Unemployment and Masculinity
Many times, I’ve heard the question on the radio or TV: “Does it bother you that your wife makes more money than you?” and wondered how someone could ask such a stupid question? Though an unbelievable, more than one time the interrogated uttered an even stupider sentence: “Yes.”
The fact that this is a question that our society even finds askable, shows how stupid and sexist we are. I would love to have a lover that could take me on trips to Europe and show me things I cannot afford myself. I’ll even stay home and play with the kids all day—sounds way better than drudging to a job I hate, in a cubicle without sunlight, staring at a computer all day. I’ve had sugar mamas before and it, is, AWESOME!
But seriously, I would never date someone because of their money. I’m too easily annoyed to be capable of spending time with someone I don’t like, but if I enjoy being with you and you want to go somewhere I can’t afford, so much that you want to pick up the check to make it happen—That doesn’t make me feel emasculated. If anything I feel sexy that you want to be with me that badly.
On the other hand, as an adult, I like to contribute my fair share to anything, whether financial, or dishwashing responsibilities, driving on a road trip, etc. And not just within romantic relationships, but among friends, family, or even strangers; If there is an elderly person on a packed bus, of course I’m going to give them my seat.
Being unemployed, I have often had to limit my decisions based on whether someone is going to pay for my ticket, meal, lap-dance (JK). and it makes me feel like a child. My dad has lately been paying for my meals whenever we eat out. To some people, this is very normal, and there is certainly nothing wrong with that. I moved out after high school and for the past decade, I have always paid for my tickets, meals, etc. So for me, it is a status I’m not used to.
And I’m not talking about the occasional birthday, or special circumstance; right now, nearly %100 of my everything is being paid for by my family or friends. That is a bit emasculating to me. Especially in our highly capitalistic, highly materialistic culture. Not spending money, even if it’s on the internet when no one’s watching, can make you feel a little less human.
Of course, I’ve been privileged enough to have had spending money for most of my adult life, which created such juxtoposition with my current insolvency.
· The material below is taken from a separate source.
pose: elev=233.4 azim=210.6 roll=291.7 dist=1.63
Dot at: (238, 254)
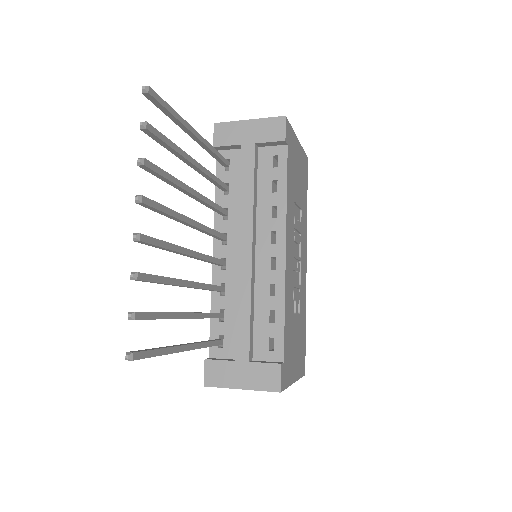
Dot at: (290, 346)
And what about dating? How am I gonna keep the conversation going on the first date when the icebreaker comes my way: “So what do you do?” and I halt the train with, “Nothing.” Surely many women are comfortable and generous enough to be with lovers who have no money, but to START dating someone? I’ve had to take every date to the Lincoln Park Zoo, cause it’s free. I know most of the large mammals by their names!
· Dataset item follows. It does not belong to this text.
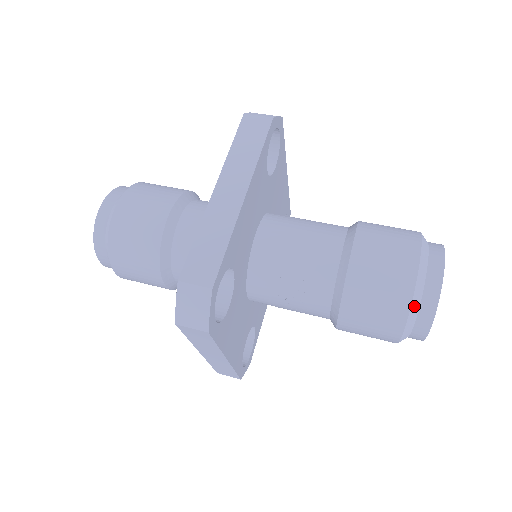
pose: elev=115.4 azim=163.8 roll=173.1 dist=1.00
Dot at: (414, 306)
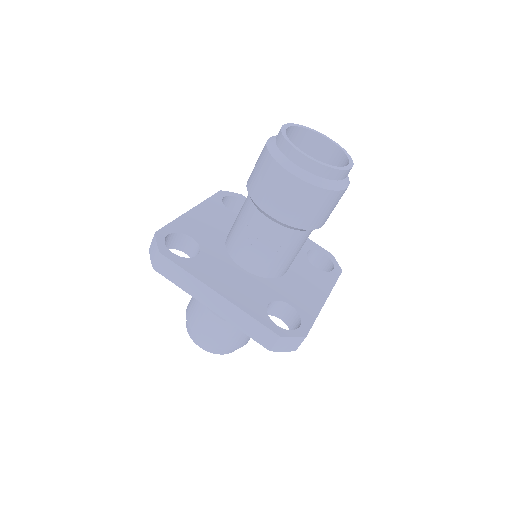
Dot at: (272, 149)
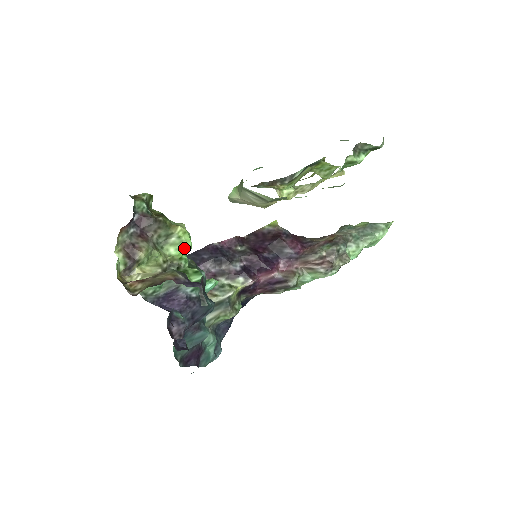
All jokes aside, it can be hard to ask for help, instead of “pull ourselves up by the bootstraps”. But sometimes, it is necessary, and sometimes it is even beautiful. I wish we could all take care of each other more often (when did this turn into a Disney movie?). Money is our god in this country—they say never lend a friend money, if you want to keep the friend—so it can be hard to feel valuable, worthwhile, beautiful, sexy, smart, or dignified when you have to ask, “Hey, can you spot me?” But it is humbling, an that’s always something all of us can use more of–I know I can.